Maybe the governor and state legislative leaders need to take a break.
They should only come back when they’re actually serious about addressing corruption and unethical conduct in state government.
The plan they’re reportedly mulling to replace the ineffective and subordinate state ethics board, JCOPE, demonstrates that they’re not there yet.
Having an independent and effective state ethics board is important to New Yorkers because it will help identify, discourage and punish unethical behavior that allows government officials to abuse their power at our expense. Without one, they get away with it.
Some recent violations of public trust have included officials using their influence to reward campaign contributors, business associates, friends and family members with jobs, taxpayer money, favorable legislation, legal work and lucrative government contracts on multi-million-dollar public works projects.
The proposal, according to the Times Union, modifies the makeup of the ethics board somewhat.
But because top state officials would still have significant power over who serves on the board, the organization would still be largely beholden to the politicians whose conduct it’s designed to oversee.
Under the new plan (as of Wednesday night), three of the 11 commission members would be appointed by the governor, two by the Senate majority leader, and two by the Assembly speaker — all members of the Democratic majority that controls state government.
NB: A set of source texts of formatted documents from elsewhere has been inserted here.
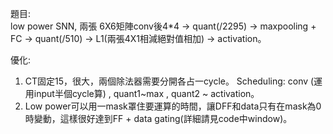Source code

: 題目:         
low power SNN, 兩張 6X6矩陣conv後4*4 -> quant(/2295) -> maxpooling + FC -> quant(/510) -> L1(兩張4X1相減絕對值相加) -> activation。    

優化:        
1. CT固定15，很大，兩個除法器需要分開各占一cycle。 Scheduling: conv (運用input半個cycle算) , quant1~max , quant2 ~ activation。
2. Low power可以用一mask罩住要運算的時間，讓DFF和data只有在mask為0時變動，這樣很好達到FF + data gating(詳細請見code中window)。
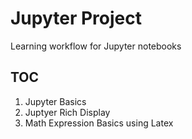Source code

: # Jupyter Project

Learning workflow for Jupyter notebooks

## TOC


1. Jupyter Basics
2. Juptyer Rich Display
3. Math Expression Basics using Latex


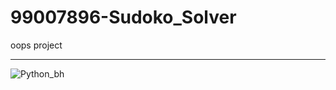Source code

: # 99007896-Sudoko_Solver
oops project

----------------------------------------
![Python_bh](https://user-images.githubusercontent.com/98829237/161306009-39c598c6-a48b-439c-93fb-717b28f84c94.png)

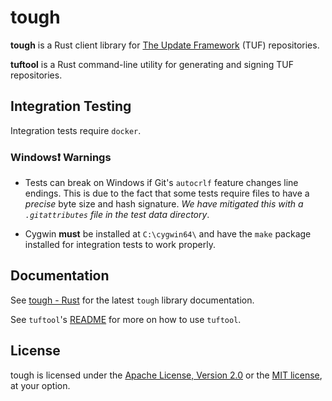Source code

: # tough

**tough** is a Rust client library for [The Update Framework](https://theupdateframework.github.io/) (TUF) repositories.

**tuftool** is a Rust command-line utility for generating and signing TUF repositories.

## Integration Testing
Integration tests require `docker`.

### Windows❗ Warnings
- Tests can break on Windows if Git's `autocrlf` feature changes line endings.
  This is due to the fact that some tests require files to have a *precise* byte size and hash signature.
  *We have mitigated this with a `.gitattributes` file in the test data directory*.

- Cygwin **must** be installed at `C:\cygwin64\` and have the `make` package installed for integration tests to work properly. 

## Documentation
See [tough - Rust](https://docs.rs/tough/) for the latest `tough` library documentation.

See `tuftool`'s [README](tuftool/README.md) for more on how to use `tuftool`.

## License

tough is licensed under the [Apache License, Version 2.0](LICENSE-APACHE) or the [MIT license](LICENSE-MIT), at your option.
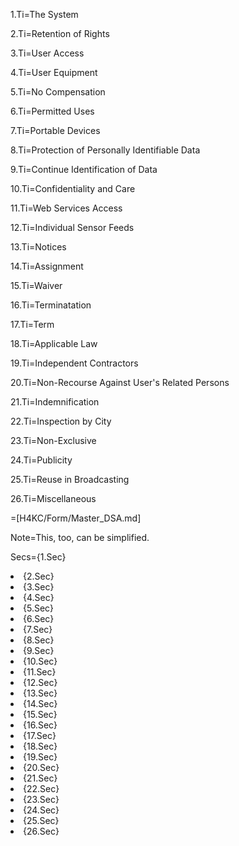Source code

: 1.Ti=The System

2.Ti=Retention of Rights

3.Ti=User Access

4.Ti=User Equipment

5.Ti=No Compensation

6.Ti=Permitted Uses

7.Ti=Portable Devices

8.Ti=Protection of Personally Identifiable Data

9.Ti=Continue Identification of Data

10.Ti=Confidentiality and Care

11.Ti=Web Services Access

12.Ti=Individual Sensor Feeds

13.Ti=Notices

14.Ti=Assignment

15.Ti=Waiver

16.Ti=Terminatation

17.Ti=Term

18.Ti=Applicable Law

19.Ti=Independent Contractors

20.Ti=Non-Recourse Against User's Related Persons

21.Ti=Indemnification

22.Ti=Inspection by City

23.Ti=Non-Exclusive

24.Ti=Publicity

25.Ti=Reuse in Broadcasting

26.Ti=Miscellaneous

=[H4KC/Form/Master_DSA.md]

Note=This, too, can be simplified.

Secs={1.Sec}<li>{2.Sec}<li>{3.Sec}<li>{4.Sec}<li>{5.Sec}<li>{6.Sec}<li>{7.Sec}<li>{8.Sec}<li>{9.Sec}<li>{10.Sec}<li>{11.Sec}<li>{12.Sec}<li>{13.Sec}<li>{14.Sec}<li>{15.Sec}<li>{16.Sec}<li>{17.Sec}<li>{18.Sec}<li>{19.Sec}<li>{20.Sec}<li>{21.Sec}<li>{22.Sec}<li>{23.Sec}<li>{24.Sec}<li>{25.Sec}<li>{26.Sec}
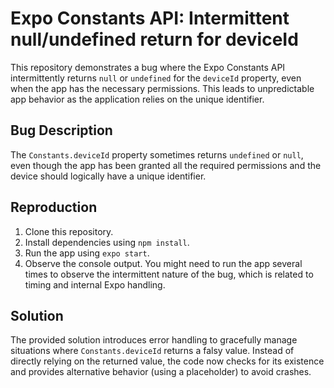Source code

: # Expo Constants API: Intermittent null/undefined return for deviceId

This repository demonstrates a bug where the Expo Constants API intermittently returns `null` or `undefined` for the `deviceId` property, even when the app has the necessary permissions. This leads to unpredictable app behavior as the application relies on the unique identifier.

## Bug Description
The `Constants.deviceId` property sometimes returns `undefined` or `null`, even though the app has been granted all the required permissions and the device should logically have a unique identifier.

## Reproduction
1. Clone this repository.
2. Install dependencies using `npm install`.
3. Run the app using `expo start`.
4. Observe the console output. You might need to run the app several times to observe the intermittent nature of the bug, which is related to timing and internal Expo handling.

## Solution
The provided solution introduces error handling to gracefully manage situations where `Constants.deviceId` returns a falsy value. Instead of directly relying on the returned value, the code now checks for its existence and provides alternative behavior (using a placeholder) to avoid crashes.
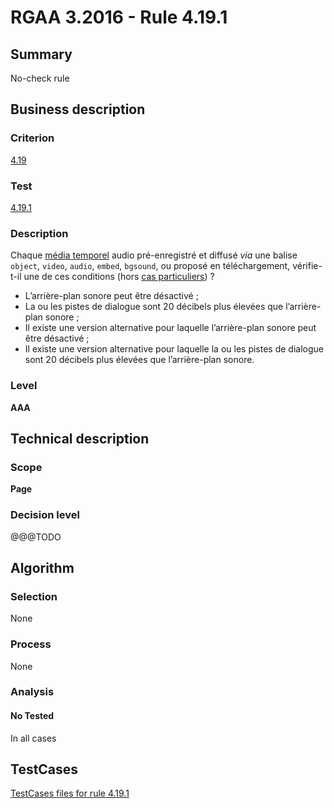# RGAA 3.2016 - Rule 4.19.1

## Summary
No-check rule


## Business description

### Criterion
[4.19](http://references.modernisation.gouv.fr/rgaa-accessibilite/criteres.html#crit-4-19)

### Test
[4.19.1](http://references.modernisation.gouv.fr/rgaa-accessibilite/criteres.html#test-4-19-1)

### Description
<div lang="fr">Chaque <a href="http://references.modernisation.gouv.fr/rgaa-accessibilite/glossaire.html#mdia-temporel-type-son-vido-et-synchronis">m&#xE9;dia temporel</a> audio pr&#xE9;-enregistr&#xE9; et diffus&#xE9; <i>via</i> une balise <code lang="en">object</code>, <code lang="en">video</code>, <code lang="en">audio</code>, <code lang="en">embed</code>, <code lang="en">bgsound</code>, ou propos&#xE9; en t&#xE9;l&#xE9;chargement, v&#xE9;rifie-t-il une de ces conditions (hors <a href="http://references.modernisation.gouv.fr/rgaa-accessibilite/cas-particuliers.html#cp-4-19" title="Cas particuliers pour le crit&#xE8;re 4.19">cas particuliers</a>)&nbsp;? <ul><li>L&#x2019;arri&#xE8;re-plan sonore peut &#xEA;tre d&#xE9;sactiv&#xE9;&nbsp;;</li> <li>La ou les pistes de dialogue sont 20 d&#xE9;cibels plus &#xE9;lev&#xE9;es que l&#x2019;arri&#xE8;re-plan sonore&nbsp;;</li> <li>Il existe une version alternative pour laquelle l&#x2019;arri&#xE8;re-plan sonore peut &#xEA;tre d&#xE9;sactiv&#xE9;&nbsp;;</li> <li>Il existe une version alternative pour laquelle la ou les pistes de dialogue sont 20 d&#xE9;cibels plus &#xE9;lev&#xE9;es que l&#x2019;arri&#xE8;re-plan sonore.</li> </ul></div>

### Level
**AAA**


## Technical description

### Scope
**Page**

### Decision level
@@@TODO


## Algorithm

### Selection
None

### Process
None

### Analysis

#### No Tested
In all cases


##  TestCases

[TestCases files for rule 4.19.1](https://github.com/Asqatasun/Asqatasun/tree/develop/rules/rules-rgaa3.2016/src/test/resources/testcases/rgaa32016/Rgaa32016Rule041901/)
That’s seven of 11 votes right there.
In addition, one member each would be appointed by the Assembly minority leader and Senate minority leader, giving Republicans only two votes. The remaining two seats would be filled by the attorney general and comptroller – currently both Democrats.
That makeup alone should demonstrate how uncommitted they are to true reform.
On the positive side, the new plan would have law school deans vet members, open up the commission to the state Freedom of Information Law, take some appointment power away from the governor and require investigations to pass by a simple majority.
But even with those changes, it’s still only a slightly better board than the one it’s replacing.
One alternative plan would include legislative and state leaders appointing a seven-person selection committee, which then would appoint the five-member ethics commission members from a list of applicants chosen by ranked choice voting. Whatever works to make it independent.
If state officials are serious about fighting corruption, they’ll ditch their flawed plan and come back with one that might actually accomplish that goal.